Thursday
October 30, 2014
Monday, March 3, 2014

Loose lips sink ships

By Pablo Toledo
For the Herald

Teen's Facebook post costs her dad $80,000

So Dana Snay, a Miami teen-ager, is probably in big trouble right now. As the Miami Herald reports, an appeals court (1) just tossed out (2) her father's US$80,000 age discrimination settlement because she violated the confidentiality agreement by bragging (3) about it on Facebook (full report in http://hrld.us/1fZ6gwJ) The offending post:

Mama and Papa Snay won the case against Gulliver. Gulliver is now officially paying for my vacation to Europe this summer. SUCK IT.

"TMI (*) (4)," cried Gulliver's lawyers. Patrick Snay had served as headmaster for the Gulliver Preparatory School for years when they chose not to renew his contract.
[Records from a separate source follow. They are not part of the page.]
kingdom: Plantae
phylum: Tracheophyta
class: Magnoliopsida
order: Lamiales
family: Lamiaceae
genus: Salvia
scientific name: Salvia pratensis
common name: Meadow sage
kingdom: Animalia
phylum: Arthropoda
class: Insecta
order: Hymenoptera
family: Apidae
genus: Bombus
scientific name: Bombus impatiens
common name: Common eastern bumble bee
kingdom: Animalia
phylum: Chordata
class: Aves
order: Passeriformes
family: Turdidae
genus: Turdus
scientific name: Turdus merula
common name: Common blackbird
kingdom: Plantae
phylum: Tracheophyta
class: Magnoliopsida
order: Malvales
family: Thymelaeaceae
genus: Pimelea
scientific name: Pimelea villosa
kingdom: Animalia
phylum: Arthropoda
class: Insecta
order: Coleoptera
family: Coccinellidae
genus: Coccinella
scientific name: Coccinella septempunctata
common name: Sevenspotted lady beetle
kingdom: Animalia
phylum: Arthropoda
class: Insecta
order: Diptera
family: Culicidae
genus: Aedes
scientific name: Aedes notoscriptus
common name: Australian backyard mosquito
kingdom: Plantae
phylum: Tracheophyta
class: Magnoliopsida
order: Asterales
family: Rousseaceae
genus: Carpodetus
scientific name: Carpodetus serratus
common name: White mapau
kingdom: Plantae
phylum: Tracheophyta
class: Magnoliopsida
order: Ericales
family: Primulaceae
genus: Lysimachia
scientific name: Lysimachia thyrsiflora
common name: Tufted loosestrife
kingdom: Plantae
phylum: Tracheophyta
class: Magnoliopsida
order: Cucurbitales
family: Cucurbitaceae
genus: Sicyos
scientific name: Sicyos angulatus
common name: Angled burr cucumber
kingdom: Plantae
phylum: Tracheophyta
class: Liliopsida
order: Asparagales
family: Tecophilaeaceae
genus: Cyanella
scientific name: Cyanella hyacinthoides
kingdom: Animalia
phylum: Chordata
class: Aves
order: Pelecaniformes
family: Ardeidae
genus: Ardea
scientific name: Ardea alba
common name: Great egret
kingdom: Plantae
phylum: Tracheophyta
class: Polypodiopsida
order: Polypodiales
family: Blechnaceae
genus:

He sued (5) and settled (5), but only on the condition that he and his wife keep the "terms and existence" of the agreement private. So the infractions here were two-fold: Snay divulging the deal to his daughter and his daughter broadcasting it to all her "friends."

What can we learn from their misfortune, fellow millennials? Do not boast. Do not mess with attorneys. Do not over-share on social media, especially when you're not even going on a European vacation. (Snay was joking.) In fairness, secrets, especially happy ones, have always been difficult to keep — throwing Facebook into the mix just raises the stakes. (Something about that hypnotically soothing (6) blue banner and gentle invitation — what's on your mind? — wreaks havoc (7) on your inhibitions.) Maybe, in fact, it's not Dana's fault, but Facebook's fault. Facebook: You should pay up. What's US$3,478 per word to Mark Zuckerberg?

By Katy Waldman, Slate.

 

Appeal(s) court (1)
In most legal systems, there are three levels: a trial court that first determines the facts of the case and issues a ruling, an appelas court (or appeal court in the UK, also court of appeals or appellate court) that can reevaluate the case, and a supreme court that reviews the decisions of the appeals court.

To toss out (2)
To toss means to throw carelessly (without much consideration). To toss out means to discard something – in this case, the appeals court did not file in favour of the Snays. In UK English, you don't give a toss about something when you don't care about it (slang, slightly rude).

To brag / To boast (3)
Both verbs mean to talk too proudly about something you have done or that you have.

TMI (4)
In social networks and texting, the acronym TMI stands for “Too Much Information”, used when somebody shares more information than you needed (or, indeed, wanted) to know.

To sue / To settle (5)
To sue is to accuse someone of doing something against them a case to court of law. This would normally end in a verdict from the judge, but the two parties can decide to settle the case out of court, agreeing on a resolution without the judge getting involved.

Soothing(6)
To soothe is to make a nervous or anxious person feel calmer. The adjective “soothing” describes something that soothes you.

Havoc (7)
Havoc is a situation of general chaos and destruction – but you will find it mostly in the expressions: something can play havoc with or wreak havoc on something else.

 

(*) TMI? OMG!

If “TMI” baffled you, then you're probably too old! Texting, chatting and social networks are full of acronyms and shortened/adapted words. When you are chatting on a computer there is no time to type a full phrase, and if you are using a cellphone the keypad is too uncomfortable to use even full words, so the key to texting is finding shorter ways of writing.

One of the ways to do this is to use the sound of letters like C, R or U and numbers like 2, 4 and 8 to shorten words: “R U busy @nite?” (Are you busy tonight), “C U 2morro” (see you tomorrow), “B4” (before), “Gr8” (great), “C U L8r” (See you later).

Another is to use acronyms – lots of them, sometimes very complex ones. Some favourites are “BTW”(by the way), “IMHO” (in my humble opinion), “AFAIK” (as far as I know), “LOL” (laughing out loud, also LMAO for laughing my a** off), OMG (oh my God), TTYL (talk to you later) or TYVM (thank you very much), but new ones are created every day and you can make up your own too – as long as whoever is reading understands, it's all fair game!